Importantly, mineMS2 was shown to further enable the structural elucidation of additional unknowns. In the GNPS network from previous studies [50, 51], metabolites m/z 391 or m/z 393 were not systematically connected with the component of verrucines (A-B and F), anacine and aurantionmide, and metabolite m/z 416 remained unconnected. According to mineMS2, all these metabolites are connected with common losses of NH3 and CH3ON (e.g. NH3+CO; group of quinazolines in Supplementary File 1, Note S4: note that, in contrast to mineMS2, MS2LDA detects only the CH3ON loss in unidentified metabolites only). Postulating that (i) the fragment ion at m/z 130.0648 of the metabolite m/z 416 is representative of an indole moiety, (ii) its complementary fragment ion at m/z 287.1136 [C14H14N4O3+H]+ has a common structure with anacine, verrucines and aurantionmide, and (iii) these secondary fungal metabolites are produced by non-ribosomal peptide synthetases (NRPS; [57]), the m/z 416 metabolite could come from tryptophan with a proposed structure displayed in Fig. S7 from the Supplementary File 1. Similarly, m/z 391 and m/z 393 metabolites could come from tyrosine (Supplementary File 1, Fig. S7). The selectivity of the adenylation domain of the NRPS involved in the biosynthesis of these compounds may be low and the amino acid substrate of the enzyme may be either leucine, phenylalanine, tyrosine or tryptophan.
Coupling to molecular networks
We have previously seen that mineMS2 helps propagating the fragmentation information within groups of similar spectra, including clusters from molecular networks. In fact, the coupling of mineMS2 to molecular networks [27] is a valuable strategy to focus on the patterns that best-explain each component of the network. Since mineMS2 works best at explaining small dense components, patterns specific to the connected components of the network, including cliques and high similarity pairs, are of particular interest.

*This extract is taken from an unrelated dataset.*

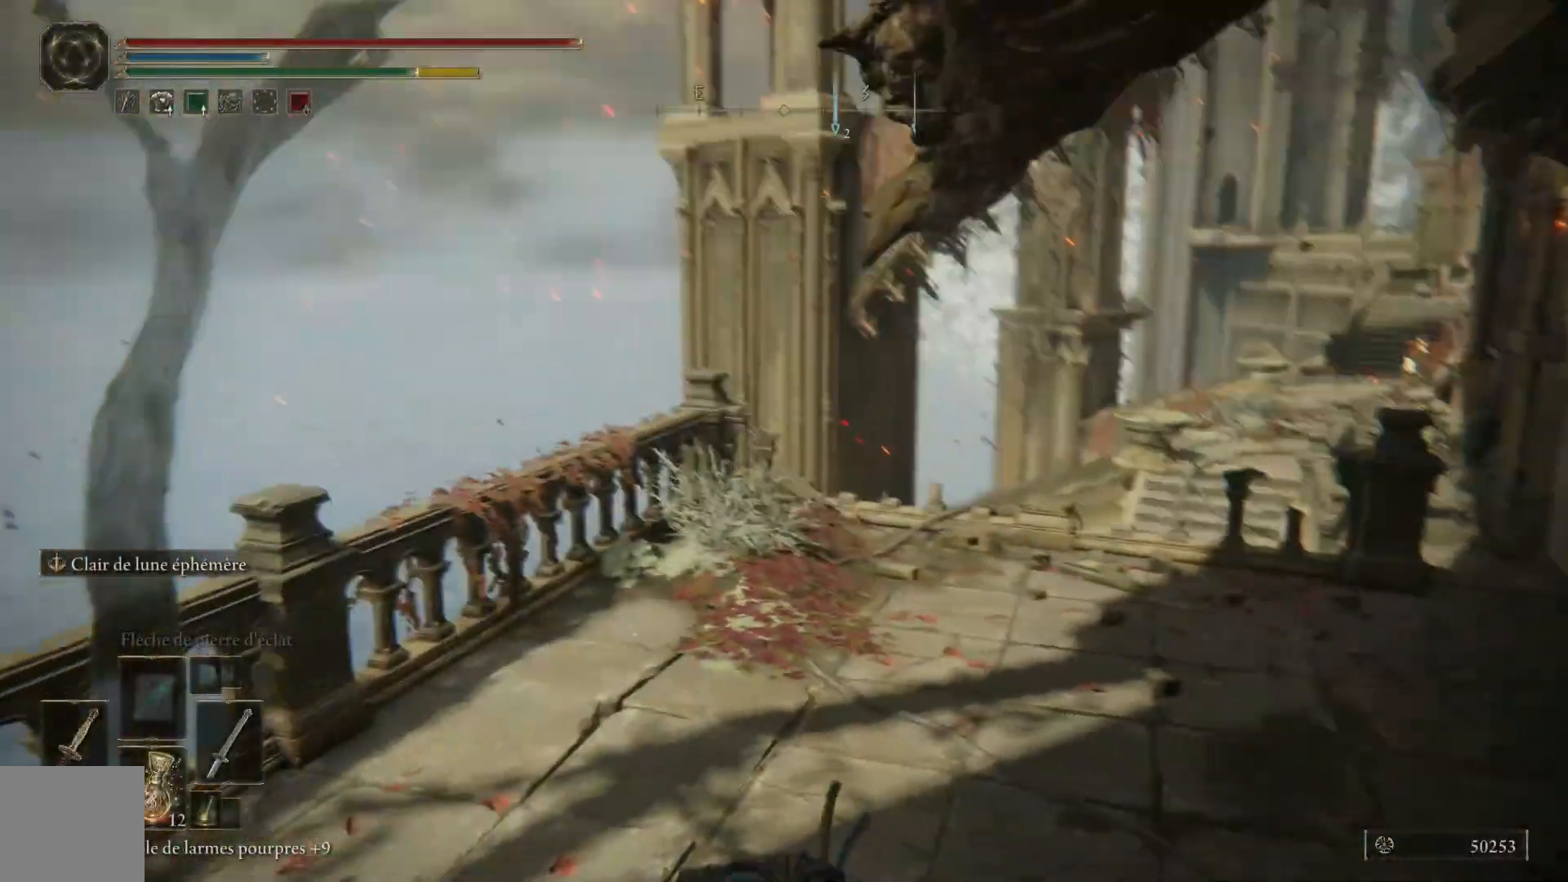
{"buttons": [], "left_stick": "up", "right_stick": "center", "events": [[33, "right_stick", "up"], [200, "right_stick", "right"], [267, "right_stick", "down-right"], [450, "right_stick", "center"]]}
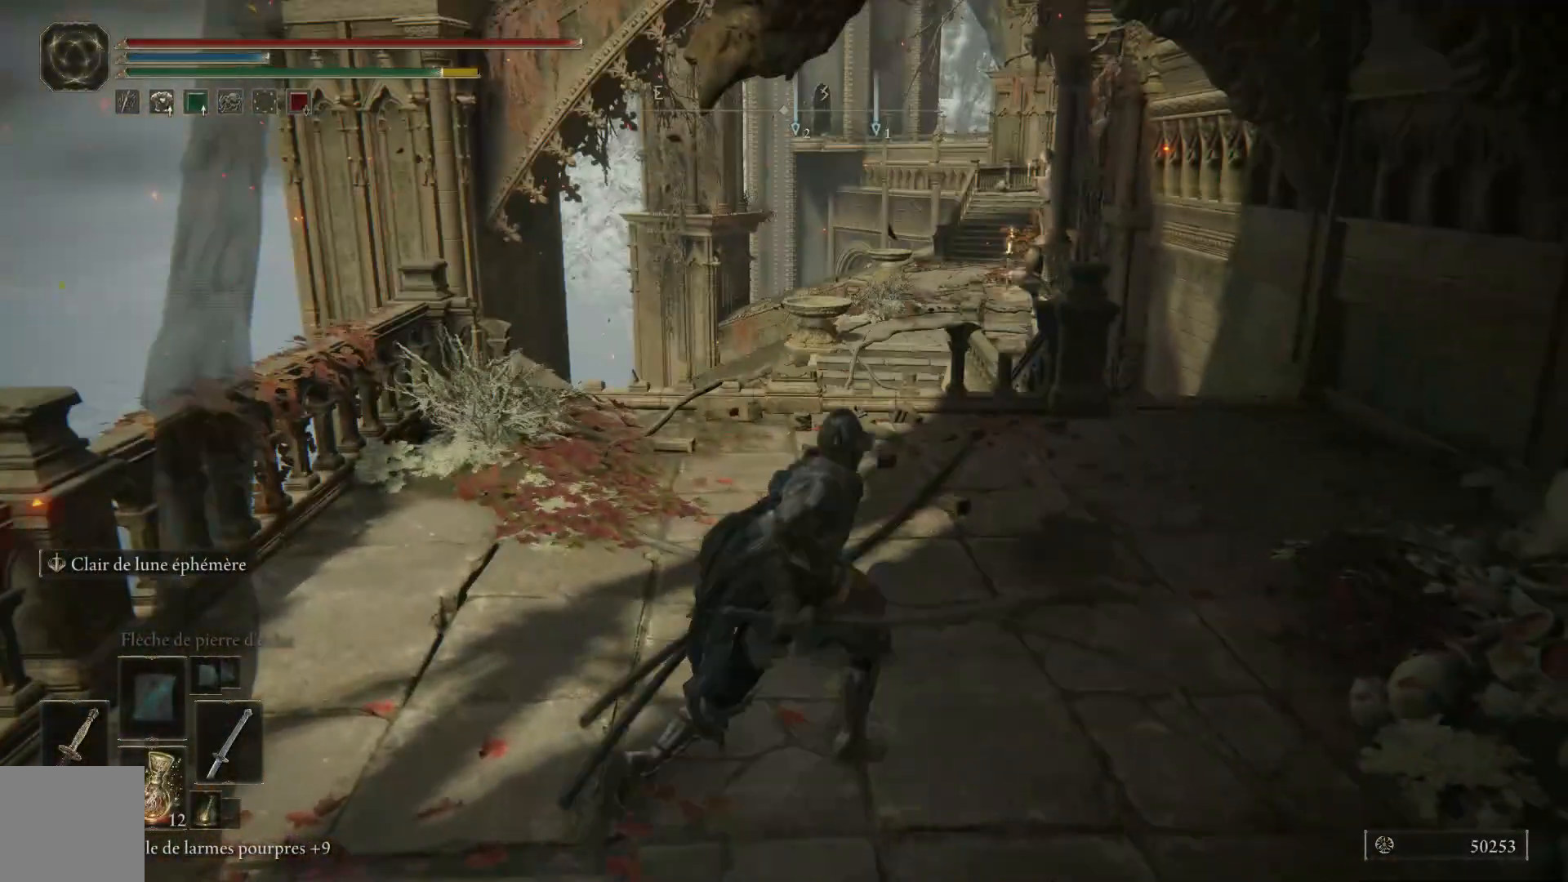
{"buttons": [], "left_stick": "up", "right_stick": "down-right", "events": [[383, "right_stick", "down-right"]]}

The coupling to molecular networks such as those generated by GNPS was therefore included as a feature of the mineMS2 software, as described in a dedicated vignette (the precomputed molecular network is provided as a file, in addition to the library of MS/MS spectra). The package thus enables to (1) automatically extracts connected components, cliques of a selected minimum size, and pairs of spectra of a specified minimum similarity, and (2) select the patterns that best explain these components.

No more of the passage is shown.